DÉTECTIVE PHILIP LOVECRAFT (1991)

Ce téléfilm méconnu, réalisé par le futur metteur en scène de Casino Royale, convoque les mythes lovecraftiens dans une ambiance de film noir rétro…

CAST A DEADLY SPELL

 

1991 – USA

 

Réalisé par Martin Campbell

 

Avec Fred Ward, David Warner, Julianne Moore, Clancy Brown, Alexandra Powers, Charles Hallahan, Arnetia Walker, Raymond O’Connor, Peter Allas, Lee Tergesen

 

THEMA SORCELLERIE ET MAGIE

Avant de devenir la fabrique à succès mondial que l’on connaît, HBO expérimentait avec audace. Dans les années 1990, la chaîne se lançait déjà dans des productions à contre-courant, parmi lesquelles le téléfilm Détective Philip Lovecraft. Le scénario est né de l’imagination de Joseph Dougherty, scénariste actif à la télévision américaine qui rêvait depuis la fin des années 1980 de marier l’ambiance des films noirs des années 40 à l’horreur cosmique de H.P. Lovecraft. Ce pari culotté peine d’abord à trouver preneur, jusqu’à ce que la productrice Gale Ann Hurd (Terminator, Aliens, Abyss) décide de s’impliquer. C’est elle qui parvient à convaincre HBO de cofinancer ce projet hors-norme, puis propose à Martin Campbell (futur metteur en scène de Goldeneye et Casino Royale) de le mettre en scène. Pour incarner le détective Lovecraft, Hurd mise sur la bouille charismatique de Fred Ward, qu’elle connaît déjà pour avoir produit Tremors, tandis que le rôle féminin principal revient à la formidable Julianne Moore, alors en début de carrière. L’intrigue se déroule en 1948, dans un Los Angeles alternatif où la magie fait partie du quotidien. Sorts, invocations et créatures surnaturelles sont monnaie courante dans cette version parallèle de la Californie d’après-guerre.

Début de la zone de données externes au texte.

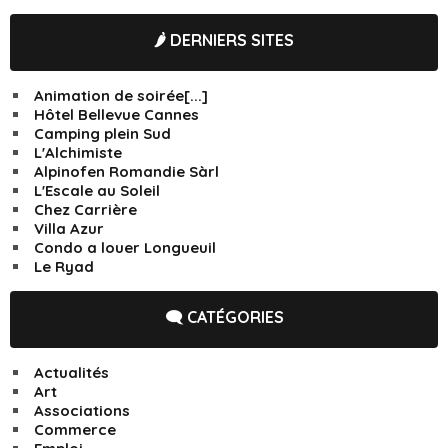
🌶️ DERNIERS SITES
Animation de soirée[...]
Hôtel Bellevue Cannes
Camping plein Sud
L'Alchimiste
Alpinofen Romandie Sàrl
L'Escale au Soleil
Chez Carrière
Villa Azur
Condo a louer Longueuil
Le Ryad
🗨️ CATÉGORIES
Actualités
Art
Associations
Commerce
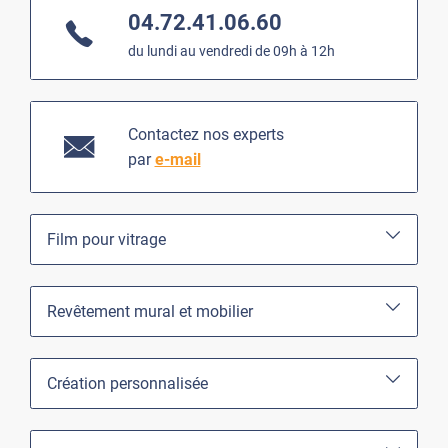
04.72.41.06.60
du lundi au vendredi de 09h à 12h
Contactez nos experts
par
e-mail
Film pour vitrage
Revêtement mural et mobilier
Création personnalisée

C’est dans ce monde décalé que l’on suit Harry Philip Lovecraft, détective privé à l’ancienne qui refuse obstinément d’utiliser la magie. Cet entêtement lui vaut autant de moqueries que de respect. Lorsqu’un riche collectionneur, Amos Hackshaw (David Warner), lui demande de retrouver un grimoire volé, Lovecraft se retrouve embarqué dans une enquête complexe où se croisent zombies haïtiens, gargouilles agressives, gangsters occultistes et monstres venus d’ailleurs. Or le fameux livre volé n’est autre que le Necronomicon, convoité pour ses sombres pouvoirs. L’une des grandes originalités du film est sa réappropriation frontale des codes du polar classique. La voix off désabusée, les dialogues tranchants, les ruelles sombres, la femme fatale, les riches véreux, les policiers ambigus, tout y est. Or ces archétypes sont transposés dans un monde où les morts-vivants font office de main-d’œuvre bon marché, où les malfrats jettent des sorts dans les arrière-salles de night-clubs et où les anciens dieux rôdent aux portes de la réalité.

Le mélange des genres

Les amateurs de Lovecraft s’amuseront à dénicher au passage les multiples clins d’œil à l’univers de l’écrivain, au-delà du nom donné au personnage principal. Le night-club s’appelle par exemple le « Dunwich Room » et plusieurs entités du mythe sont mentionnées ou convoquées, dont Cthulhu, Azathoth ou Yog-Sothoth – ce dernier apparaissant même sous forme d’un monstre tentaculaire dans le final du film. Pour autant, Détective Philip Lovecraft adopte un ton léger, presque parodique, très éloigné de la terreur métaphysique et du nihilisme chers au reclus de Providence. Certaines scènes assument pleinement leur aspect cartoonesque (le héros qui assène un coup dans l’entrejambe d’une gargouille) et le bestiaire fantastique relève plus des folies à la Ghostbusters que du cauchemar existentiel. Dans cet esprit récréatif, les effets spéciaux de Tony Gardner (collaborateur de Sam Raimi sur Darkman) ont un charme indéniable, malgré des moyens limités. À sa sortie, Détective Philip Lovecraft passe un peu inaperçu. Sans doute est-il jugé à l’époque trop atypique ou trop hybride pour entrer dans une case bien définie. Il donnera tout de même naissance à une suite en 1994, Witch Hunt, réalisée par Paul Schrader, dans laquelle Dennis Hopper reprendra le rôle du détective Lovecraft.